(What is being asked)
The output should contain the listing word for word and no pictures.

(Supplied material)
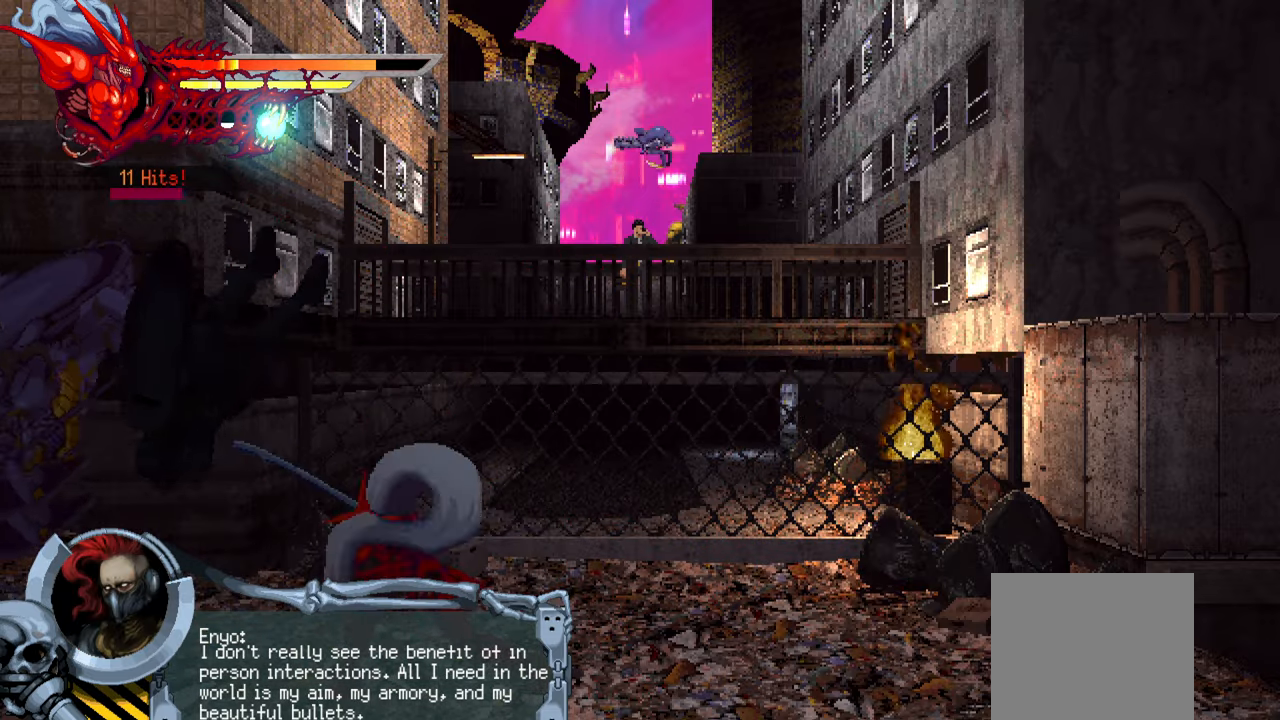
{"buttons": ["SQUARE"], "right_stick": "center", "events": [[16, "SQUARE", "up"], [100, "SQUARE", "down"], [150, "SQUARE", "up"], [233, "SQUARE", "down"], [300, "SQUARE", "up"], [366, "SQUARE", "down"], [433, "SQUARE", "up"], [500, "SQUARE", "down"]]}
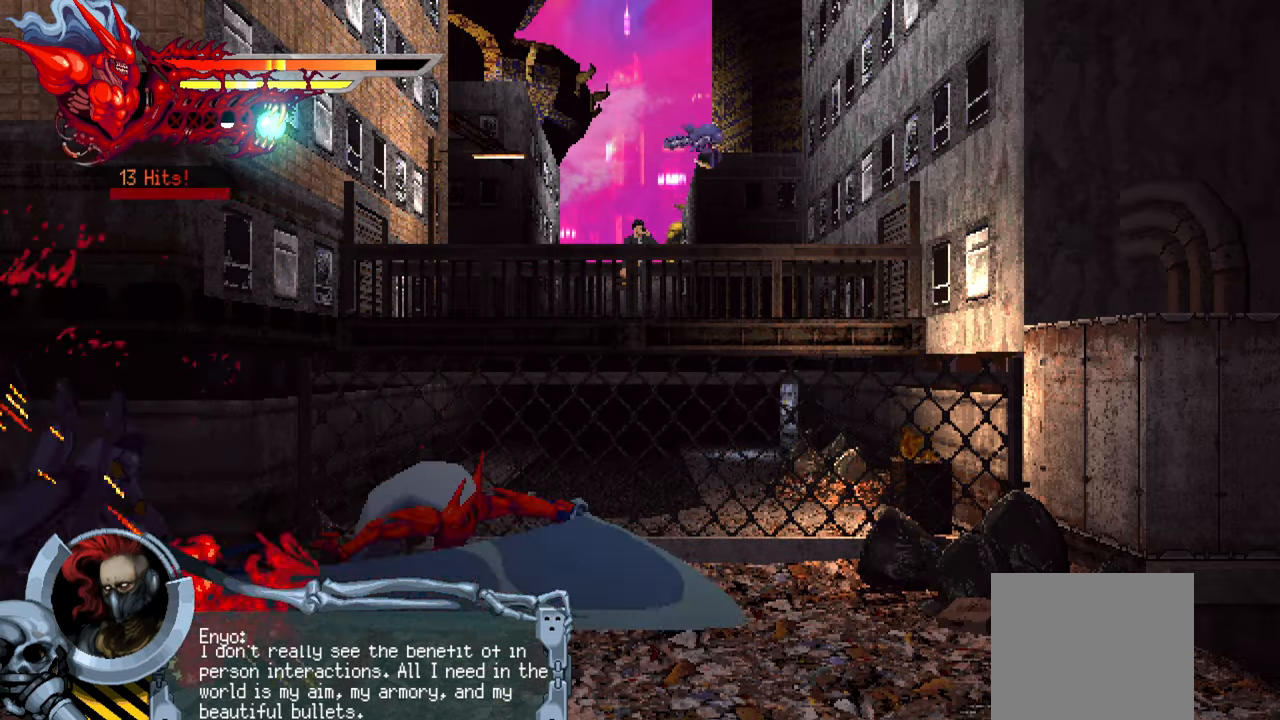
{"buttons": ["R2"], "right_stick": "center", "events": [[83, "SQUARE", "up"], [133, "SQUARE", "down"], [216, "SQUARE", "up"], [266, "SQUARE", "down"], [350, "SQUARE", "up"], [433, "R2", "down"]]}
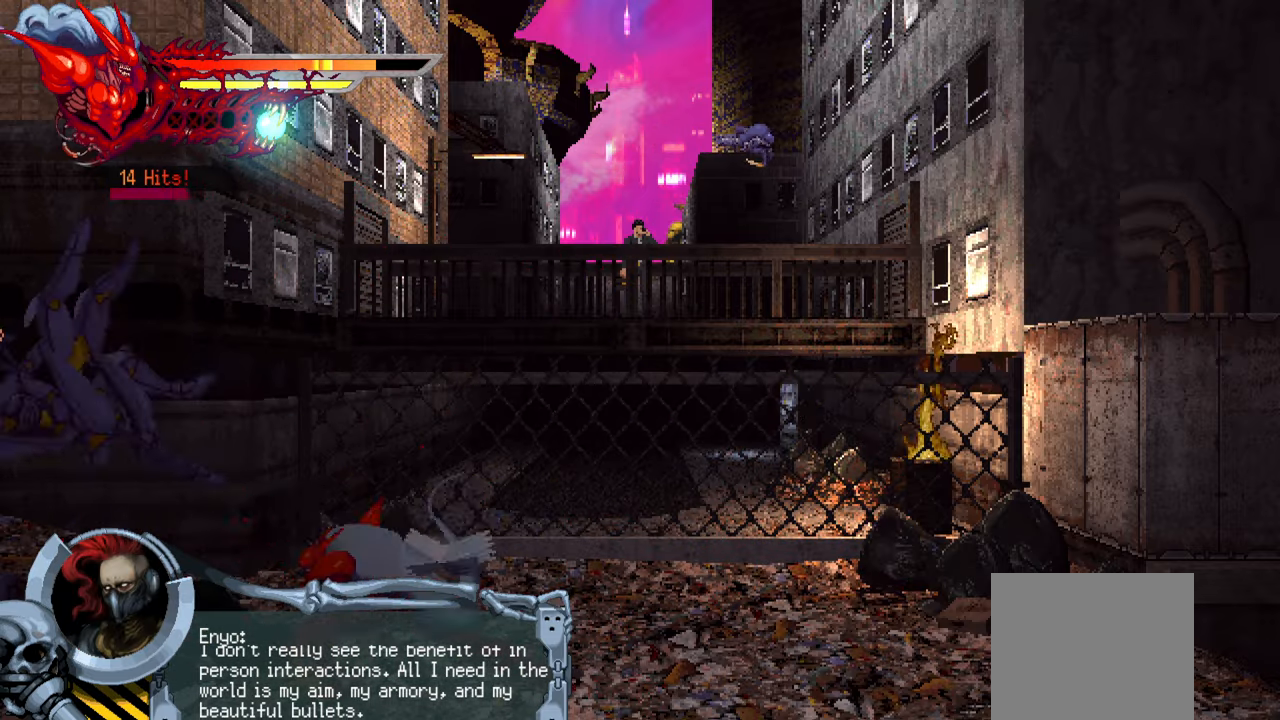
{"buttons": [], "right_stick": "center", "events": [[66, "R2", "up"], [100, "SQUARE", "down"], [200, "SQUARE", "up"], [266, "SQUARE", "down"], [350, "SQUARE", "up"], [416, "SQUARE", "down"], [483, "SQUARE", "up"]]}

(Output of the exercise)
{"buttons": ["SQUARE"], "right_stick": "center", "events": [[16, "SQUARE", "up"], [100, "SQUARE", "down"], [150, "SQUARE", "up"], [233, "SQUARE", "down"], [300, "SQUARE", "up"], [366, "SQUARE", "down"], [433, "SQUARE", "up"], [500, "SQUARE", "down"]]}
{"buttons": ["R2"], "right_stick": "center", "events": [[83, "SQUARE", "up"], [133, "SQUARE", "down"], [216, "SQUARE", "up"], [266, "SQUARE", "down"], [350, "SQUARE", "up"], [433, "R2", "down"]]}
{"buttons": [], "right_stick": "center", "events": [[66, "R2", "up"], [100, "SQUARE", "down"], [200, "SQUARE", "up"], [266, "SQUARE", "down"], [350, "SQUARE", "up"], [416, "SQUARE", "down"], [483, "SQUARE", "up"]]}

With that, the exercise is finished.